A game is considered to be "balanced" when, in similar contexts of unconstrained choice, the players don’t necessarily make the same decision. Examples:
- In CSGO, in the beginning of a round, if the player has maximum money and faces a similar situation many times, they will not buy the same weapon every time.
- In Dota 2, if a support player is going to make the first pick, they won’t always pick the same hero, but rather choose from a reasonably sized subgroup of heroes.
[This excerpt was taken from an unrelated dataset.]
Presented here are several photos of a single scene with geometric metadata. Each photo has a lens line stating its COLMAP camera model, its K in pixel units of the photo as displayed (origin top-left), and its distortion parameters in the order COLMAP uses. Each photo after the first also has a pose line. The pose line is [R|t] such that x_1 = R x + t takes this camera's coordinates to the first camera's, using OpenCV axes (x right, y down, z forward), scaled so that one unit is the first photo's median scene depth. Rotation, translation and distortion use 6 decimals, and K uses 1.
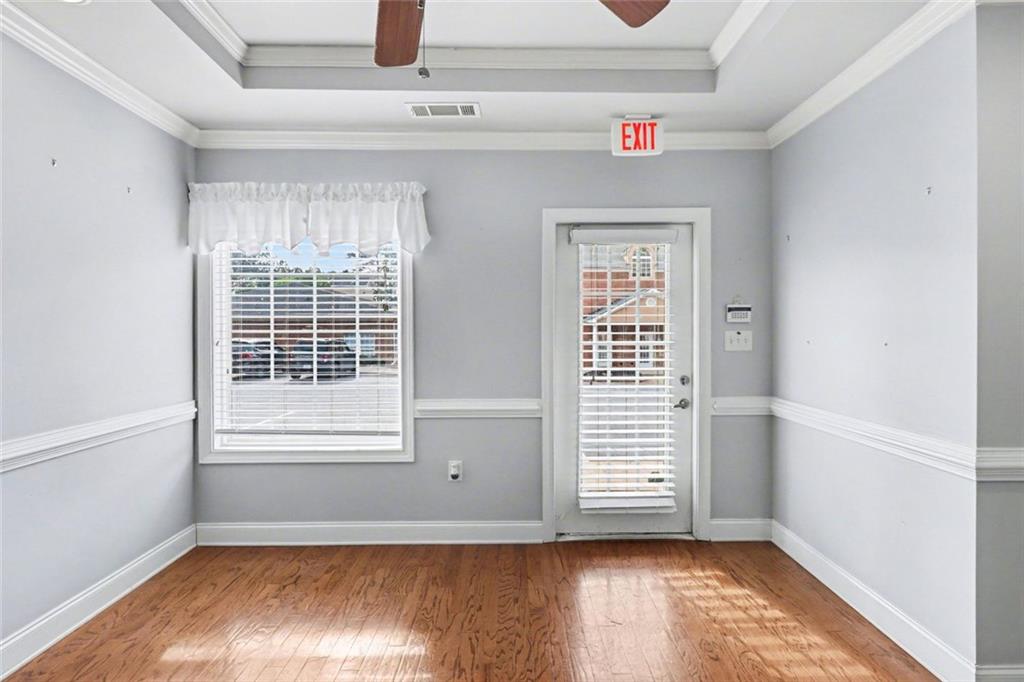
lens RADIAL K [[505.2, 0, 504.8], [0, 505.2, 324.8], [0, 0, 1]] dist [-0.000846, -0.001280]
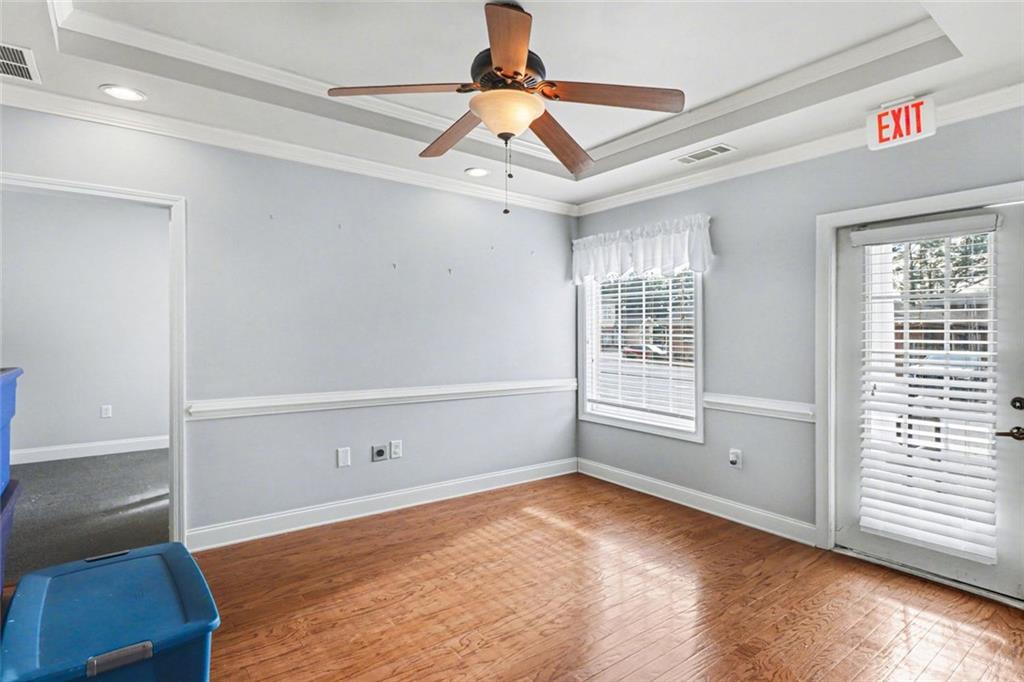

Decision variety by good players in repetition of similar situations indicates that no particular choice will considerably increase the chances of winning (or losing). In contrast, constancy of choice in these contexts would indicate an unbalanced element of the game (a.k.a. “overpowered” element). When this definition of balance is achieved, in these situations, players can make choices based on their subjective preference. Furthermore, this will not have to be done by sacrificing their chances of winning (i.e., choosing between having fun or winning).
This project aims at automating the process of game balancing. A game engine defines a parametrized environment. Then, reinforcement learning agents are trained on the current version of this environment to simulate good players. When the run ends, statistics are collected, describing element pick and success rate tendencies.
The data is then used in bayesian optimization to update the parameters of the game environment. After successful optimization, the statistics should indicate a uniform pick and win-rate across game elements.